Demand to buy gold amongst central banks turned positive in late 2009. It had previously been negative, adding supply to the global gold market, for almost two decades.

In 2012, says the World Gold Council – using data supplied by the Thomson Reuters GFMS consultancy – central bank purchases accounted for 12% of total demand, equal to nearly 1 ounce in every 8 sold worldwide.

"Central banks' move from net sellers of gold, to net buyers that we have seen in recent years, has continued apace," says Marcus Grubb, managing director investment at the London-based World Gold Council.

"The official sector purchases across the world are now at their highest level for almost half a century."

Rising 29% in the fourth quarter from the same period in 2011, central-bank gold buying totaled 534 tonnes in 2012, today's new Gold Demand Trends reports.
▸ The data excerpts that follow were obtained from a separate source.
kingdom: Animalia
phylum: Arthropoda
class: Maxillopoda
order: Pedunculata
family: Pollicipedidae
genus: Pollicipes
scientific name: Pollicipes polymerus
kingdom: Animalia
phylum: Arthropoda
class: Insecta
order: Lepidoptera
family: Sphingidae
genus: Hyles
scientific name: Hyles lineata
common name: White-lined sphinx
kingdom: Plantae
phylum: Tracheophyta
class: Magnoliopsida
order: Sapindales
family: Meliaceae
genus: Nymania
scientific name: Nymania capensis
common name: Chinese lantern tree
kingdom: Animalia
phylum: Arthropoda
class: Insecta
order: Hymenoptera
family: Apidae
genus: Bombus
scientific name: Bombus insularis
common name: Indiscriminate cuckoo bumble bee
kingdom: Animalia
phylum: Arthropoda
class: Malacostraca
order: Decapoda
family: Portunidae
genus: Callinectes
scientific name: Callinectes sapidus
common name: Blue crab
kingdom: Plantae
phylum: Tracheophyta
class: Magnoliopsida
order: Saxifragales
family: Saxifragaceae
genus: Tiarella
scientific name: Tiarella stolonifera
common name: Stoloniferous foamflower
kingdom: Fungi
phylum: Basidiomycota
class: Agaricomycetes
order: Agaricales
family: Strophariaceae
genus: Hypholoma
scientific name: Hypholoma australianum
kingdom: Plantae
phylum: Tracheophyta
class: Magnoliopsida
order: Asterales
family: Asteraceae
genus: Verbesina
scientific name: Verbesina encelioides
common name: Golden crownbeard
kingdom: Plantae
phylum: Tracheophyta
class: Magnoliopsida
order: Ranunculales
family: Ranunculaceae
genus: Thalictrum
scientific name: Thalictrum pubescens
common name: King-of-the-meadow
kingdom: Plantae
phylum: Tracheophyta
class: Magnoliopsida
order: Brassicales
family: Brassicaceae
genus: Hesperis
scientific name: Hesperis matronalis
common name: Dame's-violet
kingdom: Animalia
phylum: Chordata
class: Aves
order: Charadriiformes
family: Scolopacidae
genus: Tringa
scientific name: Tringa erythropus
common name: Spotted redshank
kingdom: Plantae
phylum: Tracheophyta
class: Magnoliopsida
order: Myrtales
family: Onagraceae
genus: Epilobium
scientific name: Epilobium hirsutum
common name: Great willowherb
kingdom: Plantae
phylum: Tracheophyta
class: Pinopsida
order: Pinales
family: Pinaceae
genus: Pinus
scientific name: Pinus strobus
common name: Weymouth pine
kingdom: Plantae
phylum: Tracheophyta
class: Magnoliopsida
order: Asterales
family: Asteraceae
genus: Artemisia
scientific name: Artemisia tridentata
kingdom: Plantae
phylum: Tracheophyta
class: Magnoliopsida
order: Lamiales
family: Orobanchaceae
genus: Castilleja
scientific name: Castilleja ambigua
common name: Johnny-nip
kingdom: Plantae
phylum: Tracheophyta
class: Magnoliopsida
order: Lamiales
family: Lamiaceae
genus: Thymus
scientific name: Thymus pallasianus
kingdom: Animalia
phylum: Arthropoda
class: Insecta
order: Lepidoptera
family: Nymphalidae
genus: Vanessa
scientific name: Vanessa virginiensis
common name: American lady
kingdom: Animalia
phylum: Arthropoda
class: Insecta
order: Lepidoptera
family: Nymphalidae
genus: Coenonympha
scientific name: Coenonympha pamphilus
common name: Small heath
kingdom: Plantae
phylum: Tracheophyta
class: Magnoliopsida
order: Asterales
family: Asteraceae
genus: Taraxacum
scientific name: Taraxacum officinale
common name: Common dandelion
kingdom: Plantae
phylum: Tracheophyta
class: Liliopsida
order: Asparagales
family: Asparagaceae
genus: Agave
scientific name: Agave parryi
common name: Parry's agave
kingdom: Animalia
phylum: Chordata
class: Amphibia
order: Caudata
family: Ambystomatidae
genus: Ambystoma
That was 17% greater from 2011 by weight and 24% higher by value at $28.7 billion on the World Gold Council's calculations.

Emerging-market central banks, led most notably by Russia, have been steadily adding to their gold reserves over the last decade. What the World Gold Council calls "new joiners" in 2012 included Brazil and Paraguay, "both making significant purchases during the year."

Such gold buying "partly reflects the scale of growth in the [foreign currency] reserves of these markets over recent years," the World Gold Council explains. "The need for diversification also increases...with a focus on high quality, liquid assets as desirable alternatives" to US Dollars and Euros.

"Gold is a natural destination for a proportion of these increased reserves."

Selling by Western central banks – which grew so heavy by the late 1990s that a public agreement was made to calm the market over forthcoming supplies, and which ceased with the onset of the global financial crisis in 2007 – meantime fell to just 5.5 tonnes, all of it from Germany and only for the minting of official coin.